In a device having such a circuit, as described above, the oil pressure P2 of the piston rear chamber 22 in the filling section T21 is 5 lower than the oil pressure source Pl, so that the impact pressure is Even if P3 is applied, the peak value of the abnormally high pressure is low and has the advantage that there is no risk of adversely affecting the hydraulic circuit system.

In addition, if the $1 flow control valve used in the present invention E and the second flow control valve group are made equal in opening degree change, the second flow control valve 5 is used.
If a flow rate control valve having the same size and structure as the first flow rate control valve and having high-speed response is used, the injection speed can be controlled extremely accurately.

In short, the present invention provides a piston speed control device for an injection cylinder or the like of an injection molding device, and a first flow control valve is provided in the inflow oil path to the piston rear chamber.

A second flow rate control valve is provided in the outflow oil path from the piston front chamber, and a second flow rate control valve is provided in a manner corresponding to the opening degree of the first flow rate control valve.
This is a piston speed control device for an injection molding machine equipped with a device that changes the opening degree of a flow control valve.

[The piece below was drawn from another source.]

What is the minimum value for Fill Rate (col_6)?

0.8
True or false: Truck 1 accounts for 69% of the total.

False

In this manner, the present invention provides a flow control valve 3 having high-speed response.
0, and the passage resistance of the hydraulic oil in the outflow circuit 17 was increased appropriately using the second flow control valve 501 to increase the reaction force IF58 that the piston 21 of the injection cylinder receives from the hydraulic oil. It is possible to accelerate and decelerate, accurately control changes in injection speed within a short injection time, obtain high quality injection molded products, and reduce the peak pressure of impact pressure at the completion of injection. This piston speed control device has various advantages such as being able to prevent adverse effects on the hydraulic circuit by pressing the piston.

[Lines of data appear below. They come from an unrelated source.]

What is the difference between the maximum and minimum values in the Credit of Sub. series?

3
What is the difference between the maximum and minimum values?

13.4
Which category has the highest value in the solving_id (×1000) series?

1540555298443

[Brief explanation of the drawing]

41 is a T diagram showing a meter-in circuit, FIG. 2 is a T diagram showing a meter-in circuit with a Ryaland circuit, FIG. 3 is a T diagram showing an example of a flow rate control valve using the present invention 1, Figure 1 shows the change in injection speed. 5 and 6 are diagrams showing the main parts of the hydraulic circuit of the control device according to the present invention, FIGS. γ and 8 are diagrams showing the main parts of the meter-in circuit, and FIGS. 9 and 10 are FIG. 1M11 showing the main part of the meter-out circuit is a diagram showing the cylinder oil pressure in the present invention f, and FIG. 12 is a diagram showing the cylinder oil pressure in the meter-out circuit. 11=hydraulic source, 12=switching valve, 14=control valve. 16 = inflow circuit, 17 = outflow circuit, 18 = run-a-land circuit, & 4-conflict, 20 injection cylinder, 21 = piston, 22 - piston rear chamber, 23 = screw) 76 chamber, 2
6 = cylinder rod s 'zs = shot tB sleeve, 29
= plunger tip, 30-first flow control valve, 5Q = second flow control valve.

Claims (1)

[Scope of Claims] In a piston speed control device for an injection cylinder or the like of an injection molding device, a first flow control valve is provided for an inflow circuit to the piston rear chamber, and an outflow circuit from the piston front chamber is provided. A second flow control valve is provided, and. A piston speed control device for an injection molding apparatus, comprising a control device that changes the opening degree of a second flow rate control valve in correspondence with the degree of opening f of the first flow rate control valve.